Perder en la prórroga

El Sr. Torra ha roto con el gobierno y el PNV está perdiendo la paciencia. A partir de ahí, todo son quinielas sobre lo que va a suceder en el futuro inmediato de la política española.

Algunas personas del entorno más cercano al presidente le aconsejan que convoque elecciones anticipadas. Piensan que la minoría gubernamental no podrá salir bien parada de las confrontaciones con el Partido Popular, cuyo líder parece haberse librado de los problemas judiciales, con el Sr. Rivera, que necesita hacerse valer como el líder del centro derecha y los nacionalismos que están dispuestos a tirar del torno en el potro de tortura hasta descoyuntar a las instituciones del Estado.

Por otro lado, hay quien tiene acceso al oído de presidente y que, bien porque creen que lo tiene peor la oposición que el Partido Socialista para fortalecer su imagen en los próximos meses o bien porque no quieren poner en riesgo el nombramiento que les ha caído como agua de mayo con el cambio de gobierno, le aconsejan dar imagen de estabilidad y aguantar en el poder.

Tampoco hay que despreciar la influencia que pueda ejercer algún socio como el Sr.

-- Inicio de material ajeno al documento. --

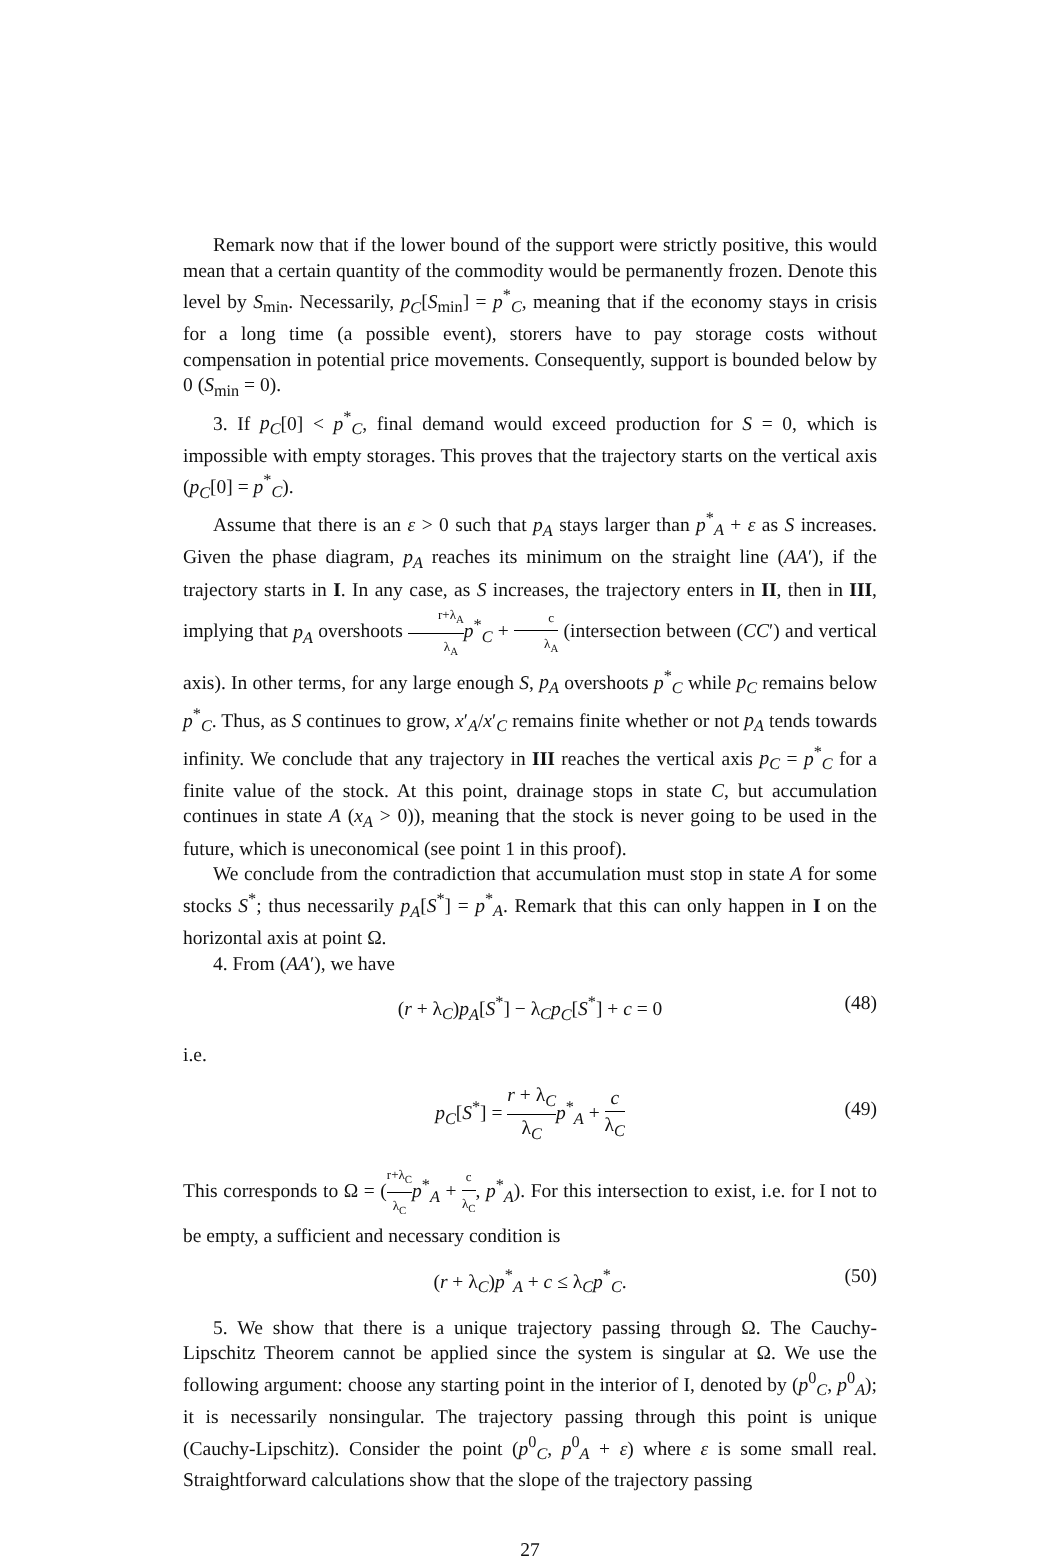Remark now that if the lower bound of the support were strictly positive, this would mean that a certain quantity of the commodity would be permanently frozen. Denote this level by S<sub>min</sub>. Necessarily, p<sub>C</sub>[S<sub>min</sub>] = p<sup>*</sup><sub>C</sub>, meaning that if the economy stays in crisis for a long time (a possible event), storers have to pay storage costs without compensation in potential price movements. Consequently, support is bounded below by 0 (S<sub>min</sub> = 0).
3. If p<sub>C</sub>[0] < p<sup>*</sup><sub>C</sub>, final demand would exceed production for S = 0, which is impossible with empty storages. This proves that the trajectory starts on the vertical axis (p<sub>C</sub>[0] = p<sup>*</sup><sub>C</sub>).
Assume that there is an ε > 0 such that p<sub>A</sub> stays larger than p<sup>*</sup><sub>A</sub> + ε as S increases. Given the phase diagram, p<sub>A</sub> reaches its minimum on the straight line (AA′), if the trajectory starts in I. In any case, as S increases, the trajectory enters in II, then in III, implying that p<sub>A</sub> overshoots r+λ<sub>A</sub> λ<sub>A</sub> p<sup>*</sup><sub>C</sub> + c λ<sub>A</sub> (intersection between (CC′) and vertical axis). In other terms, for any large enough S, p<sub>A</sub> overshoots p<sup>*</sup><sub>C</sub> while p<sub>C</sub> remains below p<sup>*</sup><sub>C</sub>. Thus, as S continues to grow, x′<sub>A</sub>/x′<sub>C</sub> remains finite whether or not p<sub>A</sub> tends towards infinity. We conclude that any trajectory in III reaches the vertical axis p<sub>C</sub> = p<sup>*</sup><sub>C</sub> for a finite value of the stock. At this point, drainage stops in state C, but accumulation continues in state A (x<sub>A</sub> > 0)), meaning that the stock is never going to be used in the future, which is uneconomical (see point 1 in this proof).
We conclude from the contradiction that accumulation must stop in state A for some stocks S<sup>*</sup>; thus necessarily p<sub>A</sub>[S<sup>*</sup>] = p<sup>*</sup><sub>A</sub>. Remark that this can only happen in I on the horizontal axis at point Ω.
4. From (AA′), we have
(r + λ<sub>C</sub>)p<sub>A</sub>[S<sup>*</sup>] − λ<sub>C</sub>p<sub>C</sub>[S<sup>*</sup>] + c = 0 (48)
i.e.
p<sub>C</sub>[S<sup>*</sup>] = r + λ<sub>C</sub> λ<sub>C</sub> p<sup>*</sup><sub>A</sub> + c λ<sub>C</sub>
(49)
This corresponds to Ω = (r+λ<sub>C</sub> λ<sub>C</sub> p<sup>*</sup><sub>A</sub> + c λ<sub>C</sub>, p<sup>*</sup><sub>A</sub>). For this intersection to exist, i.e. for I not to be empty, a sufficient and necessary condition is
(r + λ<sub>C</sub>)p<sup>*</sup><sub>A</sub> + c ≤ λ<sub>C</sub>p<sup>*</sup><sub>C</sub>. (50)
5. We show that there is a unique trajectory passing through Ω. The Cauchy-Lipschitz Theorem cannot be applied since the system is singular at Ω. We use the following argument: choose any starting point in the interior of I, denoted by (p<sup>0</sup><sub>C</sub>, p<sup>0</sup><sub>A</sub>); it is necessarily nonsingular. The trajectory passing through this point is unique (Cauchy-Lipschitz). Consider the point (p<sup>0</sup><sub>C</sub>, p<sup>0</sup><sub>A</sub> + ε) where ε is some small real. Straightforward calculations show that the slope of the trajectory passing
27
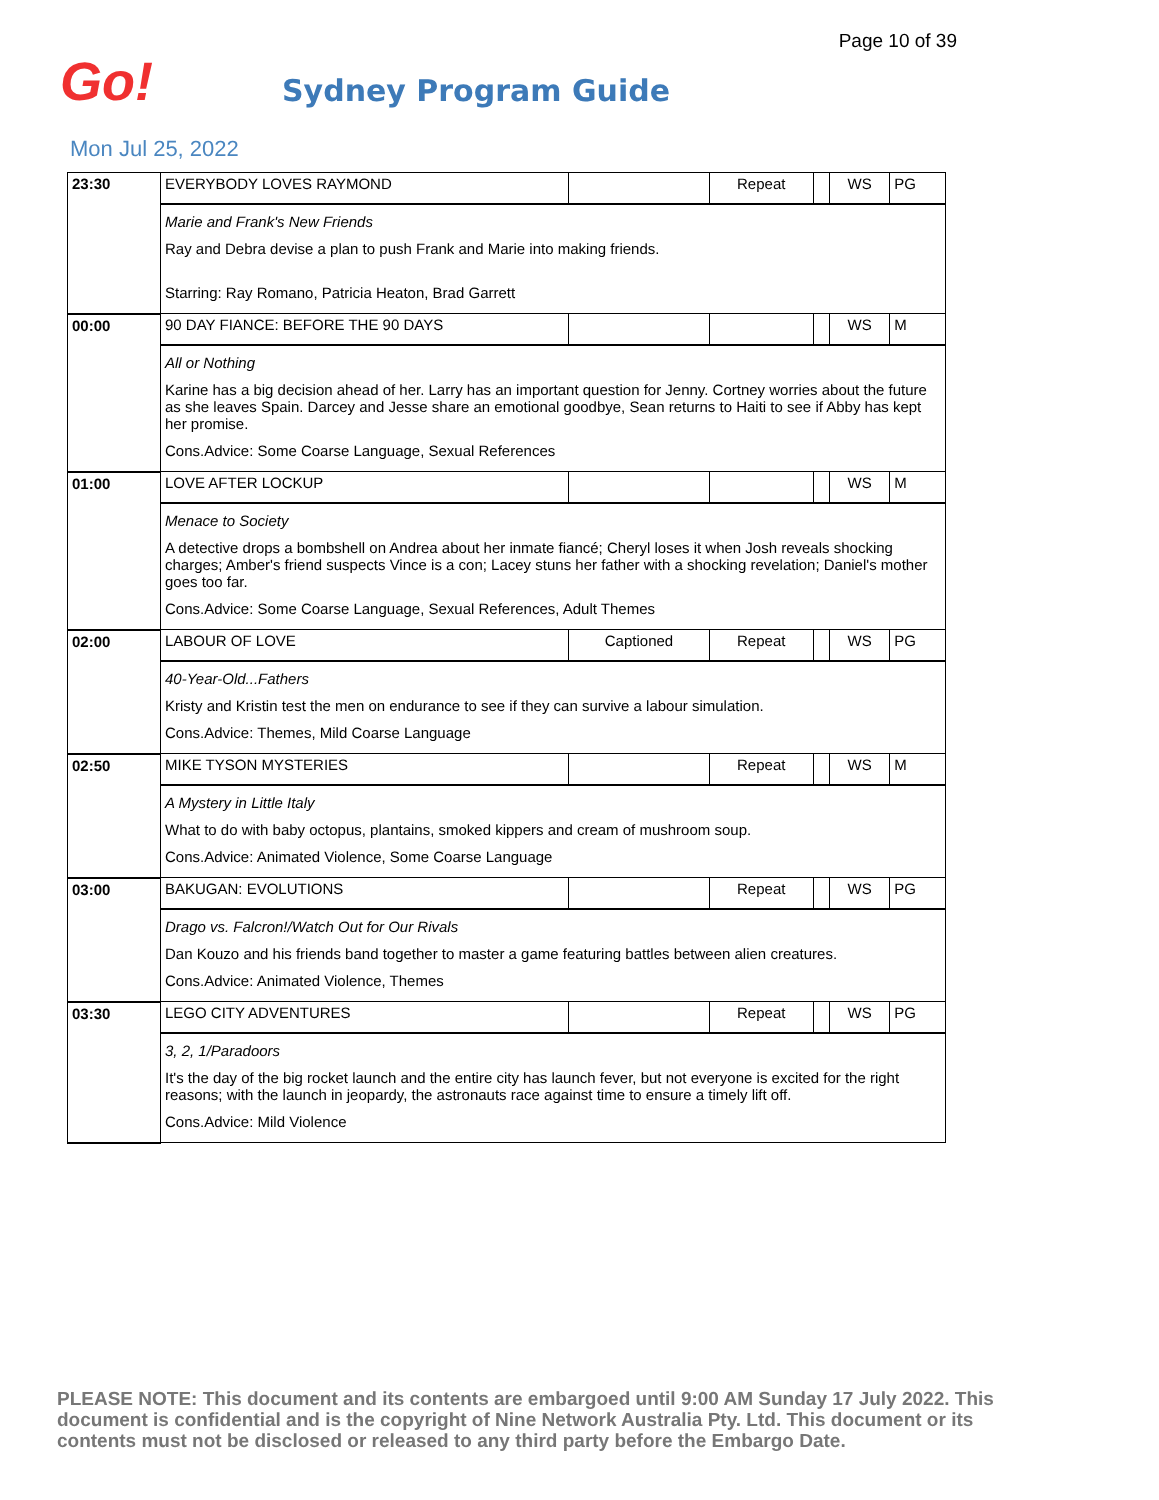Page 10 of 39
Go!
Sydney Program Guide
Mon Jul 25, 2022
| 23:30 | EVERYBODY LOVES RAYMOND | | Repeat | | WS | PG |
| | Marie and Frank's New Friends Ray and Debra devise a plan to push Frank and Marie into making friends. Starring: Ray Romano, Patricia Heaton, Brad Garrett | | | | | |
| 00:00 | 90 DAY FIANCE: BEFORE THE 90 DAYS | | | | WS | M |
| | All or Nothing Karine has a big decision ahead of her. Larry has an important question for Jenny. Cortney worries about the future as she leaves Spain. Darcey and Jesse share an emotional goodbye, Sean returns to Haiti to see if Abby has kept her promise. Cons.Advice: Some Coarse Language, Sexual References | | | | | |
| 01:00 | LOVE AFTER LOCKUP | | | | WS | M |
| | Menace to Society A detective drops a bombshell on Andrea about her inmate fiancé; Cheryl loses it when Josh reveals shocking charges; Amber's friend suspects Vince is a con; Lacey stuns her father with a shocking revelation; Daniel's mother goes too far. Cons.Advice: Some Coarse Language, Sexual References, Adult Themes | | | | | |
| 02:00 | LABOUR OF LOVE | Captioned | Repeat | | WS | PG |
| | 40-Year-Old...Fathers Kristy and Kristin test the men on endurance to see if they can survive a labour simulation. Cons.Advice: Themes, Mild Coarse Language | | | | | |
| 02:50 | MIKE TYSON MYSTERIES | | Repeat | | WS | M |
| | A Mystery in Little Italy What to do with baby octopus, plantains, smoked kippers and cream of mushroom soup. Cons.Advice: Animated Violence, Some Coarse Language | | | | | |
| 03:00 | BAKUGAN: EVOLUTIONS | | Repeat | | WS | PG |
| | Drago vs. Falcron!/Watch Out for Our Rivals Dan Kouzo and his friends band together to master a game featuring battles between alien creatures. Cons.Advice: Animated Violence, Themes | | | | | |
| 03:30 | LEGO CITY ADVENTURES | | Repeat | | WS | PG |
| | 3, 2, 1/Paradoors It's the day of the big rocket launch and the entire city has launch fever, but not everyone is excited for the right reasons; with the launch in jeopardy, the astronauts race against time to ensure a timely lift off. Cons.Advice: Mild Violence | | | | | |
PLEASE NOTE: This document and its contents are embargoed until 9:00 AM Sunday 17 July 2022. This document is confidential and is the copyright of Nine Network Australia Pty. Ltd. This document or its contents must not be disclosed or released to any third party before the Embargo Date.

Iglesias, que con tal de no ir a unas elecciones en las que se hundiría, está dispuesto a aprobar cualquier cosa que le ponga delante el gobierno. El Sr. Sánchez conoce esa debilidad podemista a la perfección y ha preferido tenerlos paralizados brindándole apoyo incondicional antes que darles jaque mate en las urnas.

En ese escenario, cualquier movimiento del Sr. Sánchez es susceptible de interpretación. Por ejemplo, la llegada de Ivan Redondo a la calle Ferraz, que ha levantado los rumores de que le ha situado en el cuartel general socialista para preparar las elecciones que serán convocadas en breve.

Sin embargo, a veces las cosas son más sencillas. Más allá de que sea incómodo para muchos dirigentes que venga a dar instrucciones quien en otro momento ha sido látigo de flagelación al PSOE, la realidad es que el presidente confía en el Sr. Redondo más que en ningún afiliado al PSOE y quiere tenerlo allí.

La mayoría de los presidentes de gobierno han perdido una o varias elecciones, lo inédito, al menos hasta el pasado mes de junio, es que un presidente lo sea y que nunca haya ganado unos comicios.

Desde esa perspectiva, convocando elecciones, el Sr. Sánchez no tiene nada que ganar y en las elecciones que ha protagonizado solo ha conocido la experiencia de la derrota. Ya es presidente del Gobierno, ha conocido las mieles del poder y ha sometido a todos los dirigentes del Partido Socialista, anticipar las elecciones es un riesgo añadido con la volatilidad electoral que vive España.

Perder las elecciones sería su desaparición para siempre de la política, porque esta vez no habría retorno.

Tampoco es una mala noticia en términos electorales la pérdida del apoyo de los independentistas, incluso podría ser visto como un acto de fortaleza frente a posibles cesiones a los nacionalismos.

El coste vendría por la debilidad parlamentaria que tendría el gobierno, que sería especialmente evidente ante la imposibilidad de aprobar los Presupuestos Generales del Estado para el año próximo. La otra opción sería prorrogar los Presupuestos un año más. El inconveniente de esta medida es que se trata de unas cuentas que fueron elaboradas por un gobierno del Partido Popular.

Claro que todo es una cuestión de coste de oportunidad y el presidente estará valorando que tiene mayor coste para él, si prorrogar la política diseñada por el PP o perder la presidencia. Aunque también hay partidos que se pierden en la prórroga.